= READING PASSAGE =

---*---

In [1]:
#Dependencies

import pandas as pd
import re

In [2]:
#Store filepaths in variables

endangered_data = 'endangered_status_data.csv'
structure_data = 'language_structure_data.csv'
time_data = 'deaths_data.csv'

In [3]:
#Based on researching the endangered languages database, the CSV columns are as follows: 
#1) Location_code
#2) code_val 
#3) Primary Name 
#4) alternate_names
#5) endangerment_level 
#6) num_speakers
#7) classification
#8) dialect_varieties
#9) Notes?
#10) Public_comment
#11) locations_places
#12) Region?
#13) Coordinates

#Read in DF number 1: Endangerment of languages.

endangered_df = pd.read_csv(endangered_data,
                names=['Location Code', 'Code Value', 'Language', 'Alternate Names', 'Endangerment Level',
                       'Number of Speakers', 'Classification', 'Dialect Varieties', 'Notes', 'Public Comment', 
                       'Location Places', 'Region', 'Coordinates'])



In [4]:
#Drop unnecessary columns

final_endangered_df = endangered_df.drop(['Location Code', 'Code Value', 'Alternate Names', 'Classification', 'Dialect Varieties',
                   'Notes', 'Public Comment', 'Location Places'], axis = 1)


In [5]:
#Get every set of coordinates in a separate column for each language 
coordinates_df = endangered_df.Coordinates.str.split(";", expand=True)


In [6]:
#There are up to 7 different coordinate locations per language. 
#Rename coordinates columns from 0-6 to "Coord 1 - Coord 7"

coords_renamed_df = coordinates_df.rename(index=str, columns=
                      {0: "coord_primary",
                      1: "coord_secondary",
                      2: "Coord 3",
                      3: "Coord 4",
                      4: "Coord 5",
                      5: "Coord 6",
                      6: "Coord 7"})

In [7]:
#Pull out the primary coordinates for each language and separate them into different columns

primary_coords_df = coords_renamed_df.coord_primary.str.split(",", n= -1, expand=True)
primary_coords_df = primary_coords_df.rename(columns={
                        0: "Primary Latitude",
                        1: "Primary Longitude"})


lat_col = primary_coords_df['Primary Latitude'].tolist()
lon_col = primary_coords_df['Primary Longitude'].tolist()

In [8]:
final_endangered_df['Latitude'] = lat_col
final_endangered_df['Longitude'] = lon_col

final_en_df = final_endangered_df


In [9]:

#Remove the "endangerement level" commentary by splitting the string at the parentheses

final_en_df['Endangerment Level'] = final_en_df['Endangerment Level'].str.split("(",
        n = -1, expand=True)

#Clean up the Number of Speakers column by splitting ranges and taking just the lowest number
final_en_df['Number of Speakers'] = final_en_df['Number of Speakers'].str.split("-", n=-1, expand=True)

---*---

= SUPPLIED MATERIAL =

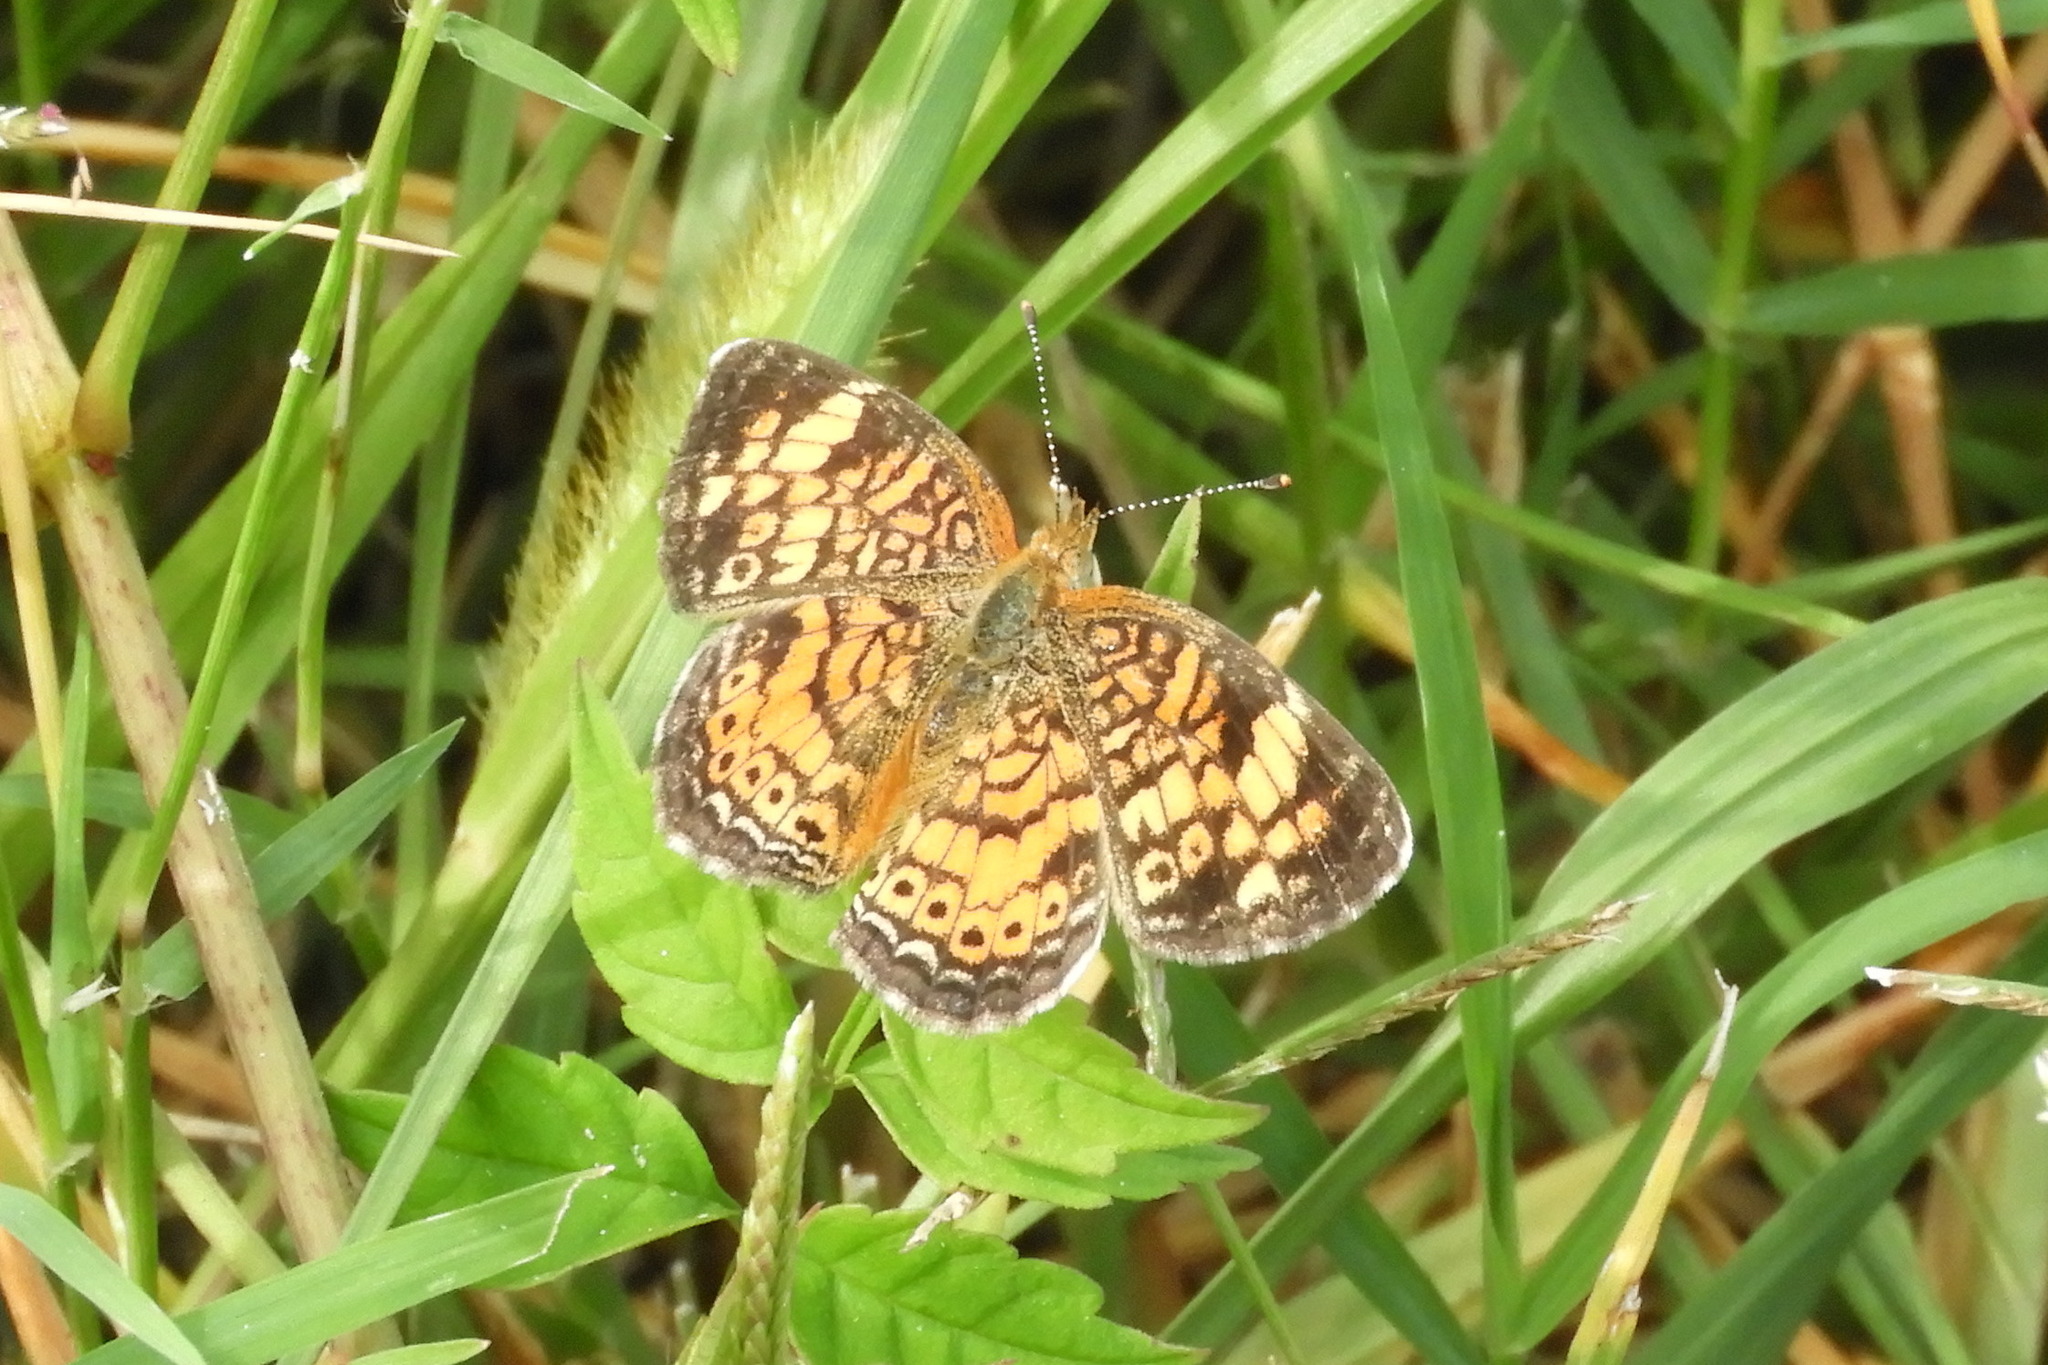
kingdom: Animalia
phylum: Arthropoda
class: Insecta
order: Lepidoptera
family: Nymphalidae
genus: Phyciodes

---*---

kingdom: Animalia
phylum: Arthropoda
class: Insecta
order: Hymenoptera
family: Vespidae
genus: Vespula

---*---

From the endangered-languages notebook, quote the passage that begins at the words "#10) Public_comment" and stops after "Places', 'Region', 'Coordinates'])".

#10) Public_comment
#11) locations_places
#12) Region?
#13) Coordinates

#Read in DF number 1: Endangerment of languages.

endangered_df = pd.read_csv(endangered_data,
                names=['Location Code', 'Code Value', 'Language', 'Alternate Names', 'Endangerment Level',
                       'Number of Speakers', 'Classification', 'Dialect Varieties', 'Notes', 'Public Comment', 
                       'Location Places', 'Region', 'Coordinates'])